§ **Problem to solve**:
Transcribe nothing except the lines below that run from the one with "Neckargartach" to the one with "Wir sind offen", ends included, and do not copy any picture.

--- Study material ---

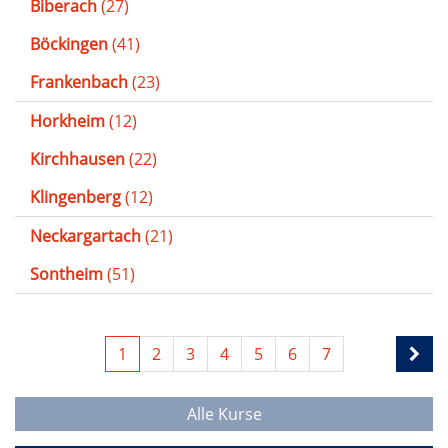
Biberach
(27)
Böckingen
(41)
Frankenbach
(23)
Horkheim
(12)
Kirchhausen
(22)
Klingenberg
(12)
Neckargartach
(21)
Sontheim
(51)
1
2
3
4
5
6
7
Alle Kurse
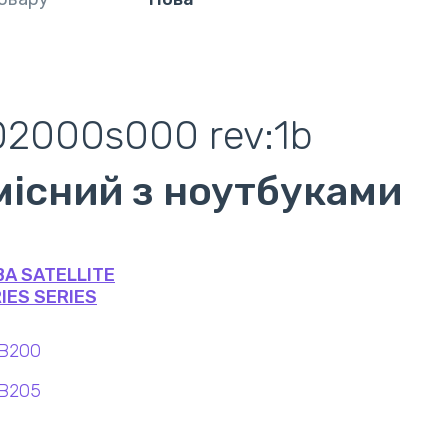
02000s000 rev:1b
місний з ноутбуками
BA SATELLITE
IES SERIES
NB200
NB205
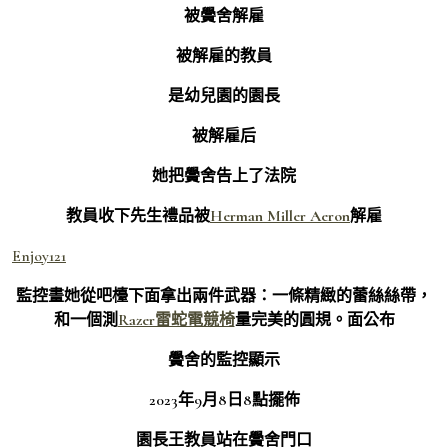
被黌舍解雇
被解雇的教員
是幼兒園的園長
被解雇后
她把黌舍告上了法院
教員收下先生禮品被
Herman Miller Aeron
解雇
Enjoy121
監控畫她從吧檯下面拿出兩件武器：一條精緻的蕾絲絲帶，
和一個測
Razer雷蛇電競椅
量完美的圓規。面公布
黌舍的監控顯示
2023年9月8日8點擺佈
園長王教員站在黌舍門口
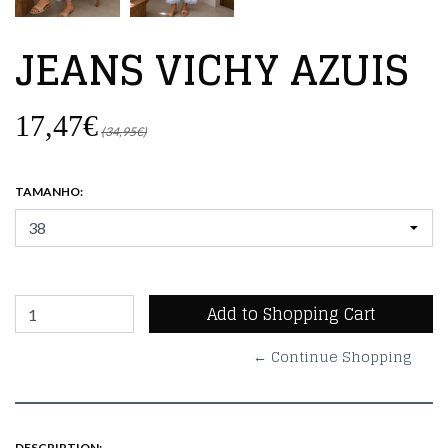
JEANS VICHY AZUIS
17,47€
(34,95€)
TAMANHO:
← Continue Shopping
DESCRIPTION:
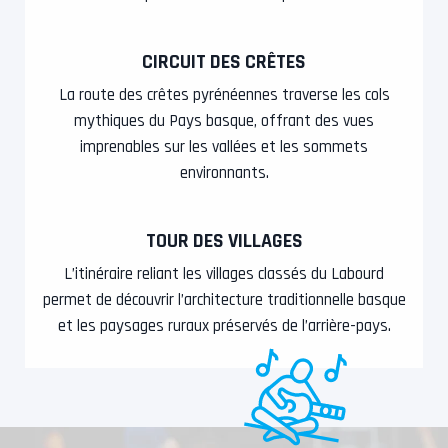
CIRCUIT DES CRÊTES
La route des crêtes pyrénéennes traverse les cols
mythiques du Pays basque, offrant des vues
imprenables sur les vallées et les sommets
environnants.
TOUR DES VILLAGES
L’itinéraire reliant les villages classés du Labourd
permet de découvrir l’architecture traditionnelle basque
et les paysages ruraux préservés de l’arrière-pays.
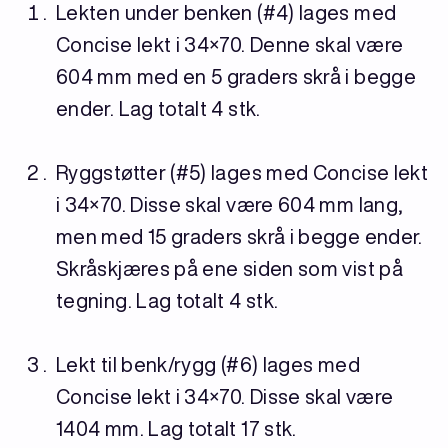
Lekten under benken (#4) lages med
Concise lekt i 34×70. Denne skal være
604 mm med en 5 graders skrå i begge
ender. Lag totalt 4 stk.
Ryggstøtter (#5) lages med Concise lekt
i 34×70. Disse skal være 604 mm lang,
men med 15 graders skrå i begge ender.
Skråskjæres på ene siden som vist på
tegning. Lag totalt 4 stk.
Lekt til benk/rygg (#6) lages med
Concise lekt i 34×70. Disse skal være
1404 mm. Lag totalt 17 stk.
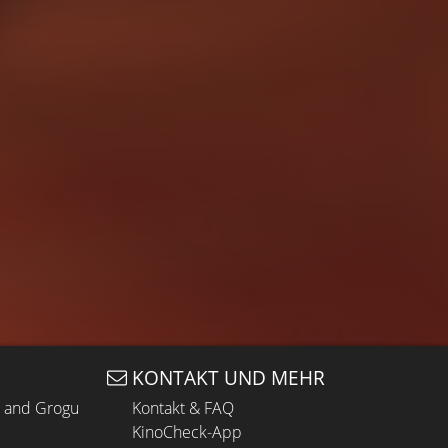
KONTAKT UND MEHR
n and Grogu
Kontakt & FAQ
KinoCheck-App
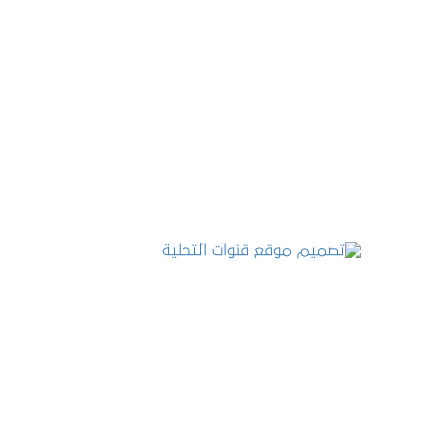
تصميم موقع عطارة أصل الكيف
التفاصيل
تصميم موقع قنوات التحلية
التفاصيل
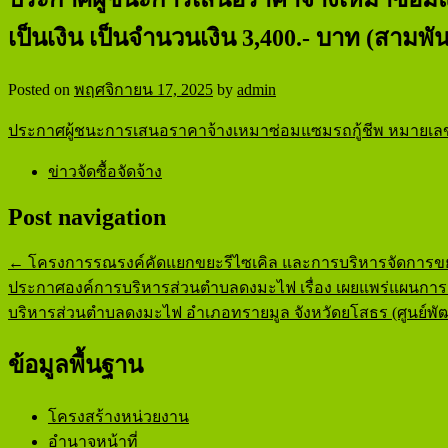
อบต.ดงมะไฟ อ.ทรายมูล จ.ยโสธร
องค์การบริหารส่วนตำบลดงมะไ
เป็นเงิน เป็นจำนวนเงิน 3,400.- บาท (สามพัน
Posted on
พฤศจิกายน 17, 2025
by
admin
ประกาศผู้ชนะการเสนอราคาจ้างเหมาซ่อมแซมรถกู้ชีพ หมายเลขทะเ
ข่าวจัดซื้อจัดจ้าง
Post navigation
←
โครงการรณรงค์คัดแยกขยะรีไซเคิล และการบริหารจัดการขย
ประกาศองค์การบริหารส่วนตำบลดงมะไฟ เรื่อง เผยแพร่แผนการจัด
บริหารส่วนตำบลดงมะไฟ อำเภอทรายมูล จังหวัดยโสธร (ศูนย์พัฒน
ข้อมูลพื้นฐาน
โครงสร้างหน่วยงาน
อำนาจหน้าที่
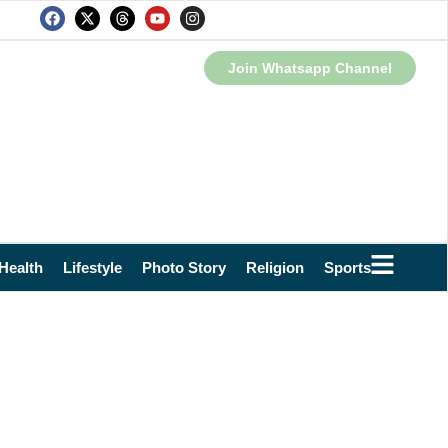
Join Whatsapp Channel
Health
Lifestyle
Photo Story
Religion
Sports
Technol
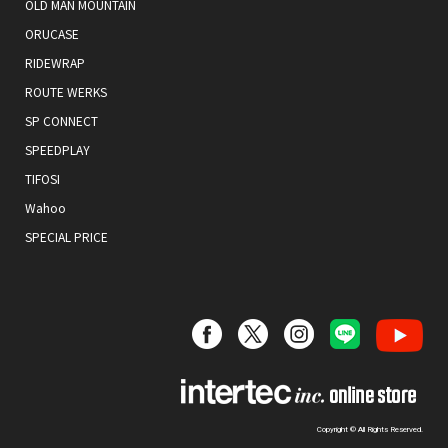
OLD MAN MOUNTAIN
ORUCASE
RIDEWRAP
ROUTE WERKS
SP CONNECT
SPEEDPLAY
TIFOSI
Wahoo
SPECIAL PRICE
Copyright © All Rights Reserved.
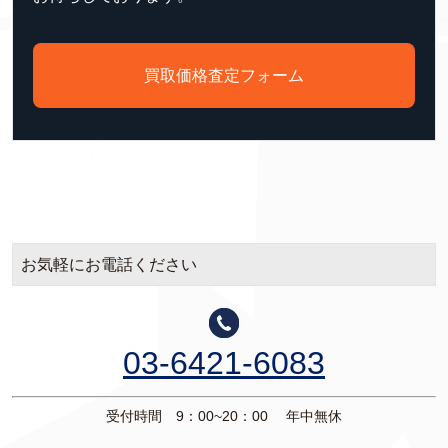
買取価格査定フォーム
お気軽にお電話ください
03-6421-6083
受付時間 9：00~20：00 年中無休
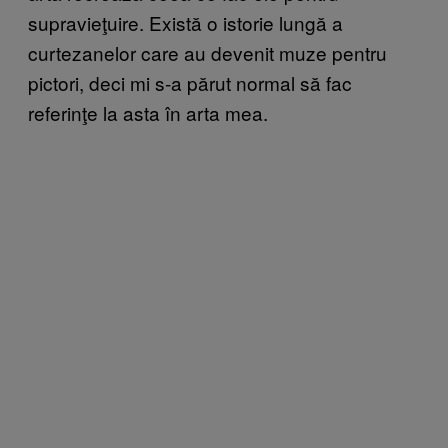
supravieţuire. Există o istorie lungă a
curtezanelor care au devenit muze pentru
pictori, deci mi s-a părut normal să fac
referinţe la asta în arta mea.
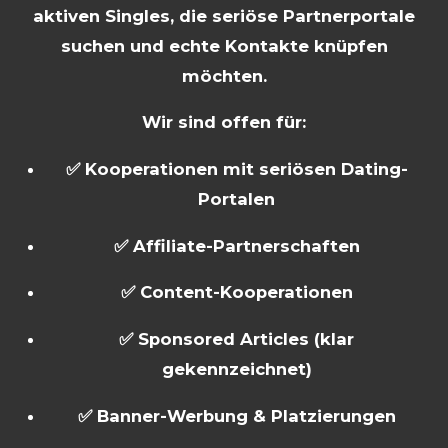
aktiven Singles, die seriöse Partnerportale
suchen und echte Kontakte knüpfen
möchten.
Wir sind offen für:
✅ Kooperationen mit seriösen Dating-
Portalen
✅ Affiliate-Partnerschaften
✅ Content-Kooperationen
✅ Sponsored Articles (klar
gekennzeichnet)
✅ Banner-Werbung & Platzierungen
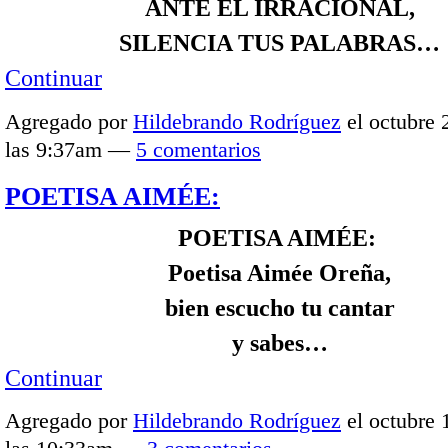
ANTE EL IRRACIONAL,
SILENCIA TUS PALABRAS…
Continuar
Agregado por
Hildebrando Rodríguez
el octubre 
las 9:37am —
5 comentarios
POETISA AIMÉE:
POETISA AIMÉE:
Poetisa Aimée Oreña,
bien escucho tu cantar
y sabes…
Continuar
Agregado por
Hildebrando Rodríguez
el octubre 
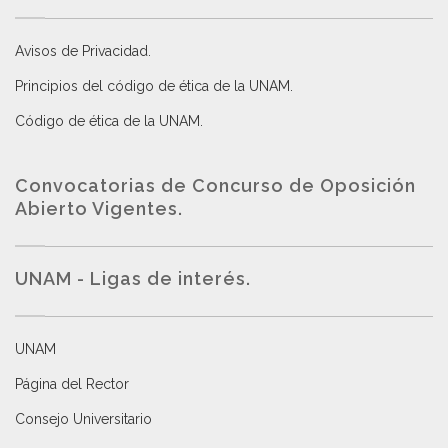
Avisos de Privacidad
.
Principios del código de ética de la UNAM
.
Código de ética de la UNAM
.
Convocatorias de Concurso de Oposición
Abierto Vigentes
.
UNAM - Ligas de interés.
UNAM
Página del Rector
Consejo Universitario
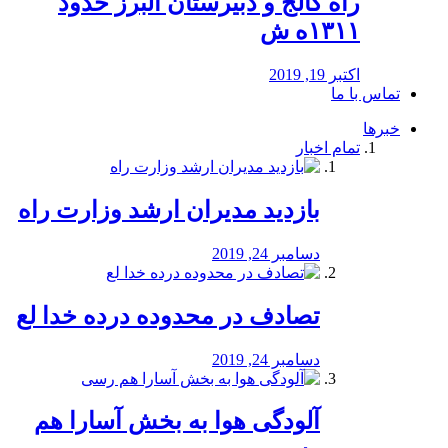
راه كالج و دبيرستان البرز حدود
۱۳۱۱ه ش
اکتبر 19, 2019
تماس با ما
خبرها
تمام اخبار
بازدید مدیران ارشد وزارت راه
دسامبر 24, 2019
تصادف در محدوده درده خدا لع
دسامبر 24, 2019
آلودگی هوا به بخش آسارا هم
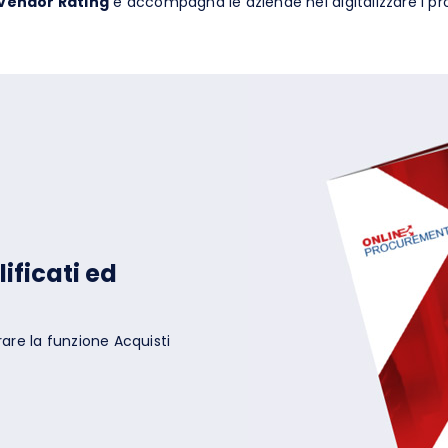
 Vendor Rating
e accompagna le aziende nel digitalizzare i p
ificati ed
re la funzione Acquisti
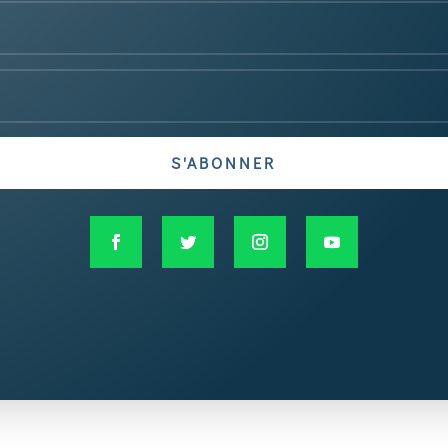
S'ABONNER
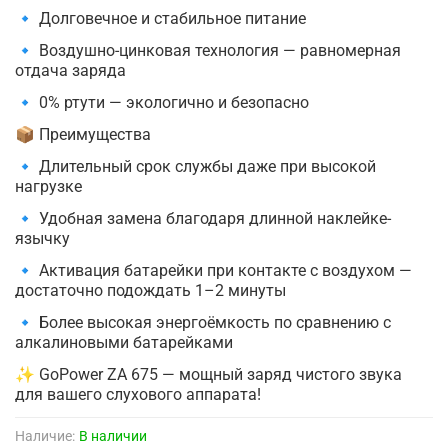
🔹 Долговечное и стабильное питание
🔹 Воздушно-цинковая технология — равномерная
отдача заряда
🔹 0% ртути — экологично и безопасно
📦 Преимущества
🔹 Длительный срок службы даже при высокой
нагрузке
🔹 Удобная замена благодаря длинной наклейке-
язычку
🔹 Активация батарейки при контакте с воздухом —
достаточно подождать 1–2 минуты
🔹 Более высокая энергоёмкость по сравнению с
алкалиновыми батарейками
✨ GoPower ZA 675 — мощный заряд чистого звука
для вашего слухового аппарата!
Наличие:
В наличии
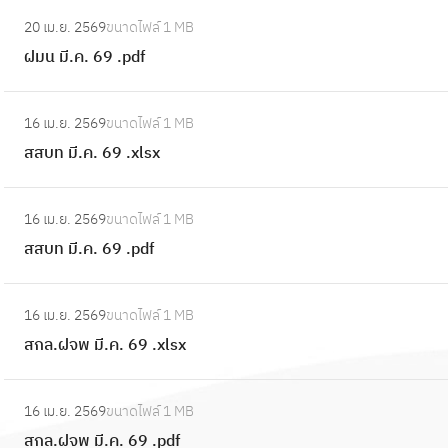
:
มี
20 เม.ย. 2569
ขนาดไฟล์
1 MB
ฝ
.
ฝมน มี.ค. 69 .pdf
ม
ค
น
.
:
มี
16 เม.ย. 2569
ขนาดไฟล์
1 MB
6
ส
.
สสบท มี.ค. 69 .xlsx
9
ส
ค
.
บ
.
:
x
ท
16 เม.ย. 2569
ขนาดไฟล์
1 MB
6
ส
l
มี
สสบท มี.ค. 69 .pdf
9
ส
s
.
.
บ
x
ค
:
p
ท
16 เม.ย. 2569
ขนาดไฟล์
1 MB
.
ส
d
มี
สกล.ฝจพ มี.ค. 69 .xlsx
6
ก
f
.
9
ล
ค
:
.
.
16 เม.ย. 2569
ขนาดไฟล์
1 MB
.
ส
x
ฝ
สกล.ฝจพ มี.ค. 69 .pdf
6
ก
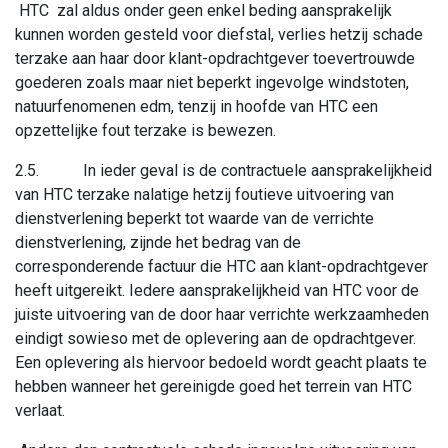
HTC zal aldus onder geen enkel beding aansprakelijk
kunnen worden gesteld voor diefstal, verlies hetzij schade
terzake aan haar door klant-opdrachtgever toevertrouwde
goederen zoals maar niet beperkt ingevolge windstoten,
natuurfenomenen edm, tenzij in hoofde van HTC een
opzettelijke fout terzake is bewezen.
2.5. In ieder geval is de contractuele aansprakelijkheid
van HTC terzake nalatige hetzij foutieve uitvoering van
dienstverlening beperkt tot waarde van de verrichte
dienstverlening, zijnde het bedrag van de
corresponderende factuur die HTC aan klant-opdrachtgever
heeft uitgereikt. Iedere aansprakelijkheid van HTC voor de
juiste uitvoering van de door haar verrichte werkzaamheden
eindigt sowieso met de oplevering aan de opdrachtgever.
Een oplevering als hiervoor bedoeld wordt geacht plaats te
hebben wanneer het gereinigde goed het terrein van HTC
verlaat.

---

§ **Exercise output**:
Neckargartach
(21)
Sontheim
(51)
1
2
3
4
5
6
7
Alle Kurse
02000s000 rev:1b
місний з ноутбуками
BA SATELLITE
IES SERIES
NB200
NB205
被黌舍解雇
被解雇的教員
是幼兒園的園長
被解雇后
她把黌舍告上了法院
教員收下先生禮品被
Herman Miller Aeron
解雇
Enjoy121
監控畫她從吧檯下面拿出兩件武器：一條精緻的蕾絲絲帶，
和一個測
Razer雷蛇電競椅
量完美的圓規。面公布
黌舍的監控顯示
2023年9月8日8點擺佈
園長王教員站在黌舍門口
JEANS VICHY AZUIS
17,47€
(34,95€)
TAMANHO:
← Continue Shopping
DESCRIPTION:
CIRCUIT DES CRÊTES
La route des crêtes pyrénéennes traverse les cols
mythiques du Pays basque, offrant des vues
imprenables sur les vallées et les sommets
environnants.
TOUR DES VILLAGES
L’itinéraire reliant les villages classés du Labourd
permet de découvrir l’architecture traditionnelle basque
et les paysages ruraux préservés de l’arrière-pays.
Lekten under benken (#4) lages med
Concise lekt i 34×70. Denne skal være
604 mm med en 5 graders skrå i begge
ender. Lag totalt 4 stk.
Ryggstøtter (#5) lages med Concise lekt
i 34×70. Disse skal være 604 mm lang,
men med 15 graders skrå i begge ender.
Skråskjæres på ene siden som vist på
tegning. Lag totalt 4 stk.
Lekt til benk/rygg (#6) lages med
Concise lekt i 34×70. Disse skal være
1404 mm. Lag totalt 17 stk.
KONTAKT UND MEHR
n and Grogu
Kontakt & FAQ
KinoCheck-App
تصميم موقع عطارة أصل الكيف
التفاصيل
تصميم موقع قنوات التحلية
التفاصيل
อบต.ดงมะไฟ อ.ทรายมูล จ.ยโสธร
องค์การบริหารส่วนตำบลดงมะไ
เป็นเงิน เป็นจำนวนเงิน 3,400.- บาท (สามพัน
Posted on
พฤศจิกายน 17, 2025
by
admin
ประกาศผู้ชนะการเสนอราคาจ้างเหมาซ่อมแซมรถกู้ชีพ หมายเลขทะเ
ข่าวจัดซื้อจัดจ้าง
Post navigation
←
โครงการรณรงค์คัดแยกขยะรีไซเคิล และการบริหารจัดการขย
ประกาศองค์การบริหารส่วนตำบลดงมะไฟ เรื่อง เผยแพร่แผนการจัด
บริหารส่วนตำบลดงมะไฟ อำเภอทรายมูล จังหวัดยโสธร (ศูนย์พัฒน
ข้อมูลพื้นฐาน
โครงสร้างหน่วยงาน
อำนาจหน้าที่
Join Whatsapp Channel
Health
Lifestyle
Photo Story
Religion
Sports
Technol
OLD MAN MOUNTAIN
ORUCASE
RIDEWRAP
ROUTE WERKS
SP CONNECT
SPEEDPLAY
TIFOSI
Wahoo
SPECIAL PRICE
Copyright © All Rights Reserved.
買取価格査定フォーム
お気軽にお電話ください
03-6421-6083
受付時間 9：00~20：00 年中無休
supravieţuire. Există o istorie lungă a
curtezanelor care au devenit muze pentru
pictori, deci mi s-a părut normal să fac
referinţe la asta în arta mea.
aktiven Singles, die seriöse Partnerportale
suchen und echte Kontakte knüpfen
möchten.
Wir sind offen für:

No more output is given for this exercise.